In July, following a lengthy regulatory review process and heavy patient campaigning across the UK – which gained extensive media coverage – the Medicines and Healthcare Products Regulatory Agency (MHRA) approved the use of Tofersen to treat those who are living with ALS (the most common form of MND), caused by mutations in their SOD-1 gene.
While only approximately 3 per cent of ALS patients have a mutant SOD-1 gene, the approval marks meaningful progress in MND research, and offers a powerful beacon of hope for further discoveries in this space.
1 in 300 of us will develop MND in our lifetimes – whether or not we have a family history of the disease.
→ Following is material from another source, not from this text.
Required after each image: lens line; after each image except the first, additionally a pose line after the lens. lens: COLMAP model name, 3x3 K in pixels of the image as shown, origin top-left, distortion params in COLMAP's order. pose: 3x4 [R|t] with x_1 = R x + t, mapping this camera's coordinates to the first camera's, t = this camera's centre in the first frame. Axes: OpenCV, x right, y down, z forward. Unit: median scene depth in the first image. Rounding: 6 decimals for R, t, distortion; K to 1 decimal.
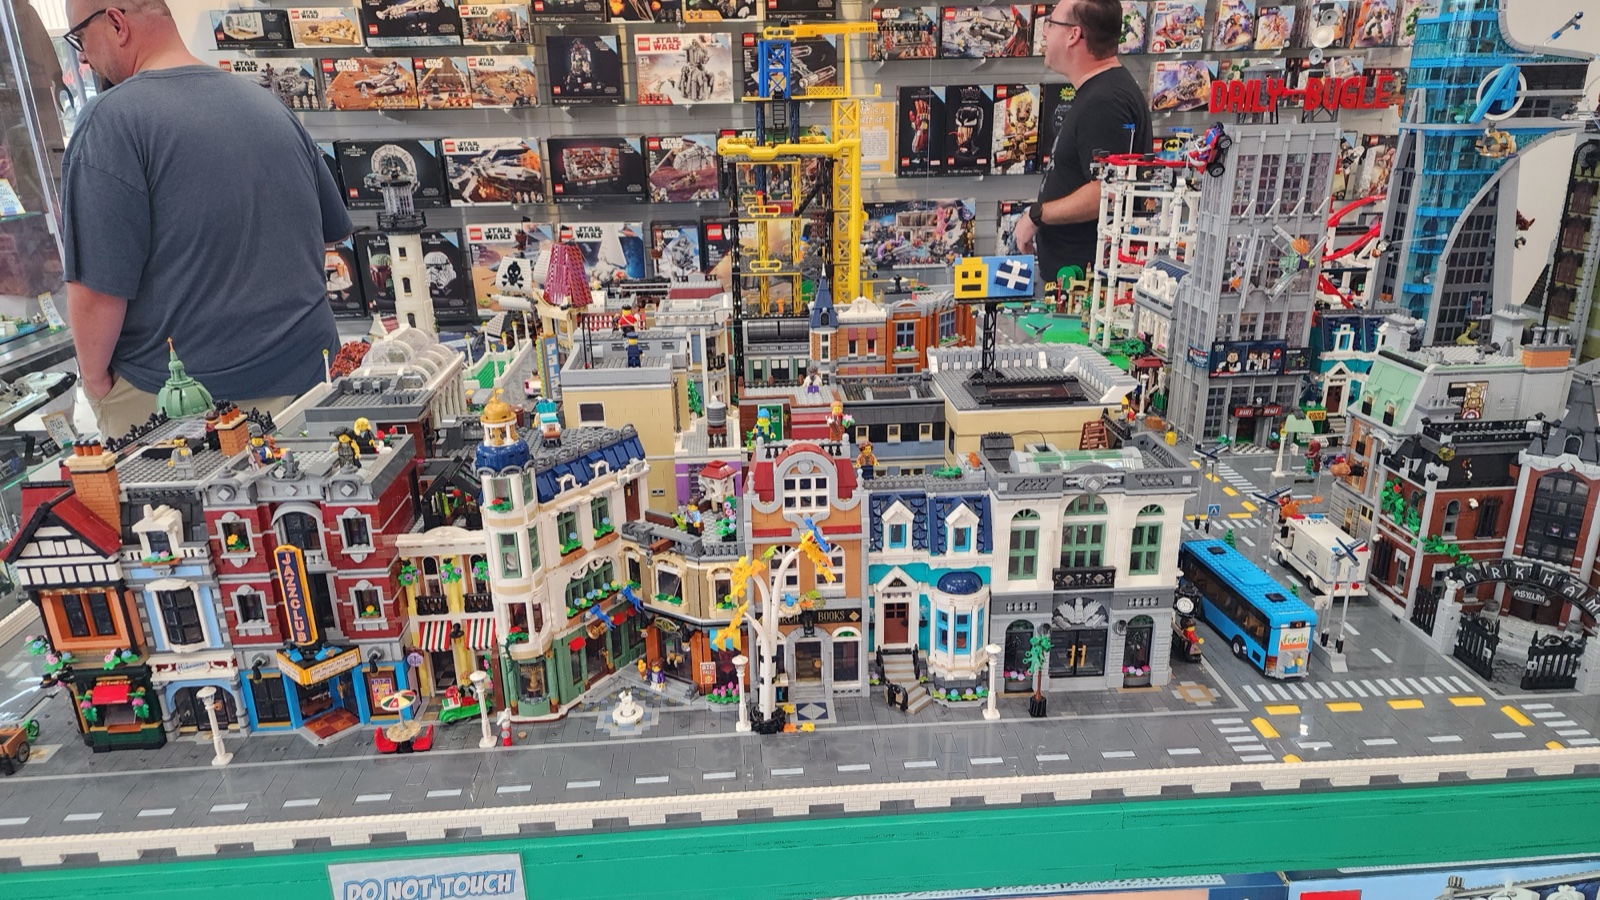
lens RADIAL K [[1104.4, 0, 800.6], [0, 1104.4, 466.3], [0, 0, 1]] dist [0.017376, -0.014945]
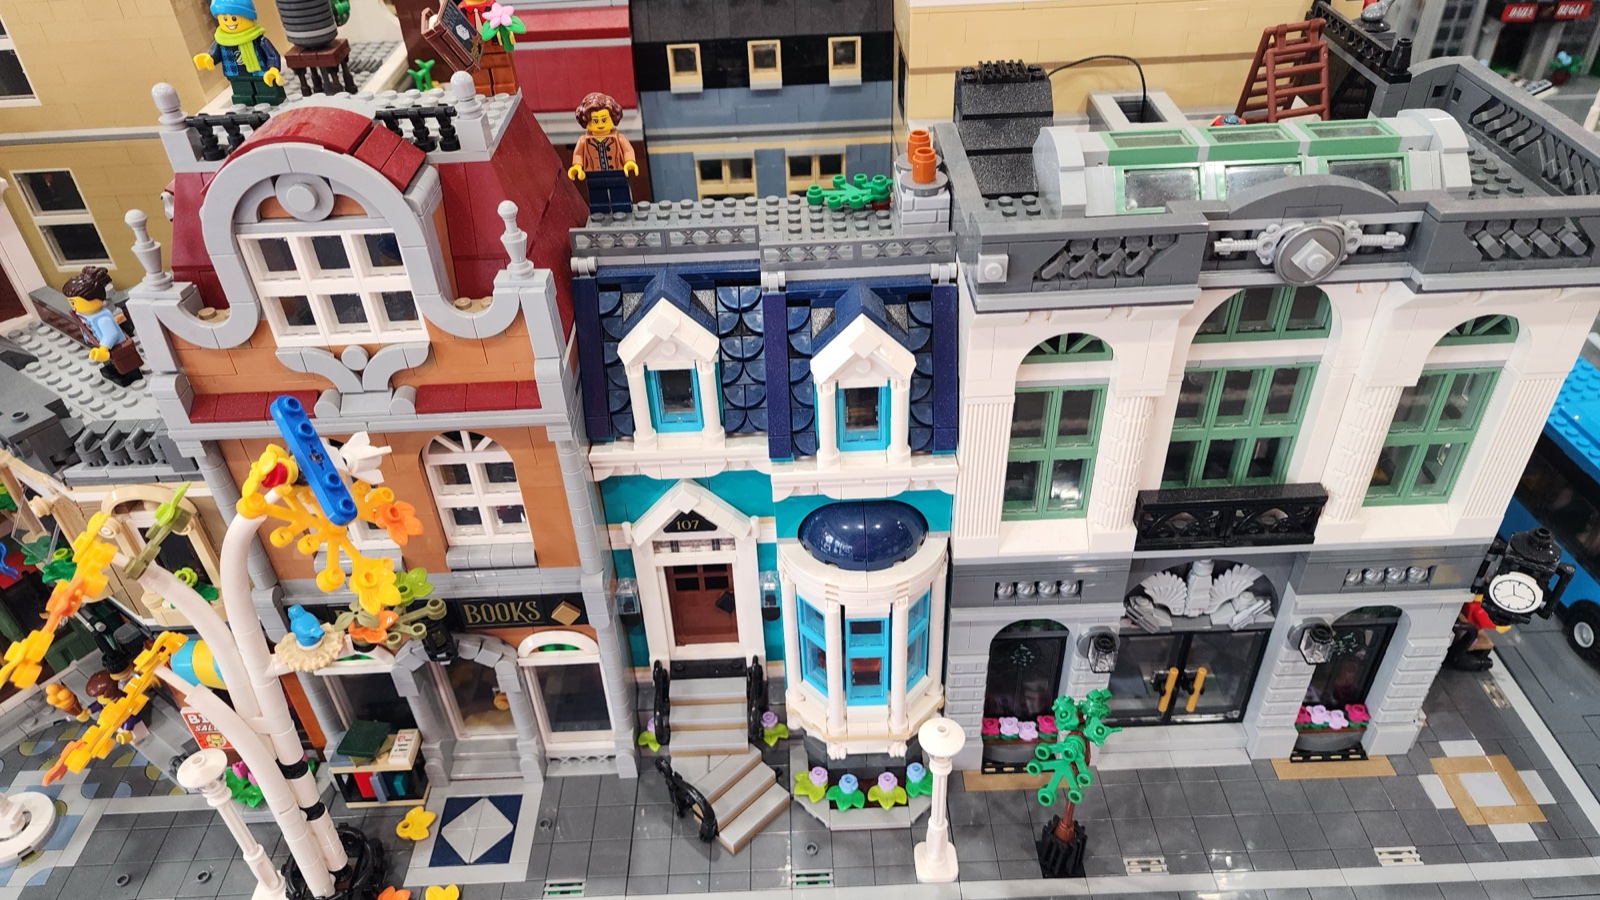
lens RADIAL K [[1104.4, 0, 800.6], [0, 1104.4, 466.3], [0, 0, 1]] dist [0.017376, -0.014945]
pose [[0.998683, 0.012781, -0.049697, 0.141973], [0.003826, 0.947237, 0.320513, -0.023934], [0.051171, -0.320280, 0.945940, 0.678168]]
Signals from the brain cease to reach the body’s muscles, causing a loss of mobility, speech, and eventually the ability to eat, drink and ultimately breathe.
A staggering 90 per cent of patients with ALS have so called sporadic-onset ALS, or ALS with no known genetic link.
For sporadic ALS, there are only very limited treatments that have been shown to slow progression for a short time, and alleviate symptoms; those diagnosed have an average life expectancy of just three to five years.
ALS’ biological complexity and the lack of reliable ways to track its progression have made it incredibly difficult for scientists to gain a comprehensive understanding of the whole disease.
Although there have been many clinical trials for potential new treatments, high rates of failure persist.